• **Texto de leitura**:
^^^^

Quais ações a Prefeitura de São Paulo pretende adotar contra a propagação de novas variantes do coronavírus?
A Prefeitura de São Paulo quer acompanhar o trânsito de pessoas nos aeroportos, rodoviárias e rodovias da cidade com objetivo de monitorar a circulação das novas variantes do coronavírus. A confirmação de casos no Maranhão fez a Secretaria Municipal de Saúde paulistana se mobilizar para atuar em conjunto com o Ministério da Saúde e a Agência Nacional de Vigilância Sanitária (Anvisa).
A estratégia de monitoramento será nos moldes de outras ações realizadas no início da pandemia e incluiria a identificação de pessoas sintomáticas. “Já fizemos esse trabalho ano passado, com as pessoas que vinham da Europa. É um conjunto de ações que constroem uma estratégia de monitoramento, não é uma ação só”, afirmou Aparecido. O principal objetivo das ações, segundo o secretário, “é ganhar tempo para prepararmos o sistema de saúde para um eventual enfrentamento de uma nova variante”.
Questionado se a estratégia seria um tipo de barreira sanitária, o secretário disse: “A barreira sanitária você tem que fazer com uma complexidade e um controle muito maior, numa cidade como São Paulo não é fácil pela dimensão e escala da população, o que pretendemos fazer é um processo de monitoramento.”
Por que a variante matou tantas pessoas na Índia?

^^^^

• **Registros fornecidos**:
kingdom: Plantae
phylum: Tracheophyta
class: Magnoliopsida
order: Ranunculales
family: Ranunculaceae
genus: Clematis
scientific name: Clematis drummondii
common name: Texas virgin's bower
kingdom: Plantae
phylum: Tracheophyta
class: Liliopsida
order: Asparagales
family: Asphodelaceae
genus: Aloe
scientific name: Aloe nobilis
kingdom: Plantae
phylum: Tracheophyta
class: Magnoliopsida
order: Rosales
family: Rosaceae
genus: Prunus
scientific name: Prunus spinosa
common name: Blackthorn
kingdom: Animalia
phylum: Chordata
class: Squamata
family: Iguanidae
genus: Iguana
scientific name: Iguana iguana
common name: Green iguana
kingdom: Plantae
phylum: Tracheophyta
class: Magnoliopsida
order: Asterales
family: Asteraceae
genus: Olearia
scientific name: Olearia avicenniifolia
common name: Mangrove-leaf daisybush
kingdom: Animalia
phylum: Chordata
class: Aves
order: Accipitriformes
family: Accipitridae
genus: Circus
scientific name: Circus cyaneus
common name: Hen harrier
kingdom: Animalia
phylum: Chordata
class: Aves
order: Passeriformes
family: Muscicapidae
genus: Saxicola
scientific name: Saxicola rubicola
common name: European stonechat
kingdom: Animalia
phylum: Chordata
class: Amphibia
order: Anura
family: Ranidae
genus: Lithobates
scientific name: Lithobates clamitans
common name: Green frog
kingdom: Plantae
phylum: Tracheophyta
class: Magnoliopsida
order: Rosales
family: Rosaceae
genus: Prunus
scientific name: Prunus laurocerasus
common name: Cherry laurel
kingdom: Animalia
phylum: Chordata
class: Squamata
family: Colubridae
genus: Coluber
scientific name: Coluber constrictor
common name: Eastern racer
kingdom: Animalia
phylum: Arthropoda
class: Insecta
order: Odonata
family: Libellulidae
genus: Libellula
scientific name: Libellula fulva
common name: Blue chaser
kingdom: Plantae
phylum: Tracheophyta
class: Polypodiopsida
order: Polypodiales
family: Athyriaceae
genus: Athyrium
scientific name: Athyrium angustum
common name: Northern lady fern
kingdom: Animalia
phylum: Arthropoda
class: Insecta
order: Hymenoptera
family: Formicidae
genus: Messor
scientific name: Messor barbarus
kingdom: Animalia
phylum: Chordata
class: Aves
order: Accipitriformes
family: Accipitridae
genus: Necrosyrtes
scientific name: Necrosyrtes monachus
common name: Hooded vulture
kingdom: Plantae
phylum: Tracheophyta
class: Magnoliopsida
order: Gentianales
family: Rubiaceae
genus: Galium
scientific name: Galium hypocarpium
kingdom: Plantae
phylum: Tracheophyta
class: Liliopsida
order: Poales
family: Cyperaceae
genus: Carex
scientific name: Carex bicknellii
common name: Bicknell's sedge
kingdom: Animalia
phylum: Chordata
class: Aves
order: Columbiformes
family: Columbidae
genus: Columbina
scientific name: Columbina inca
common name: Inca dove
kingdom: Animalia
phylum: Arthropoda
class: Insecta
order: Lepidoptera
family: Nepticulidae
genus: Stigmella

^^^^

• **Questões**:
1/ Indique se cada afirmação abaixo está de acordo com o texto sobre o monitoramento das novas variantes em São Paulo. Responda sim ou não e cite literalmente o trecho que decide.
(a) A Prefeitura pretende acompanhar o trânsito de pessoas em aeroportos, rodoviárias e rodovias da cidade.
(b) A mobilização da Secretaria Municipal de Saúde foi motivada pela confirmação de casos na Europa.
(c) O secretário classificou a estratégia como uma barreira sanitária.
2/ Segundo o texto sobre o monitoramento das novas variantes em São Paulo, com quais órgãos a Secretaria Municipal de Saúde vai atuar em conjunto?

• **Respostas**:
1/
(a) Sim: “A Prefeitura de São Paulo quer acompanhar o trânsito de pessoas nos aeroportos, rodoviárias e rodovias da cidade”.
(b) Não: “A confirmação de casos no Maranhão fez a Secretaria Municipal de Saúde paulistana se mobilizar”.
(c) Não: “o que pretendemos fazer é um processo de monitoramento.”

2/ Com o Ministério da Saúde e a Agência Nacional de Vigilância Sanitária (Anvisa).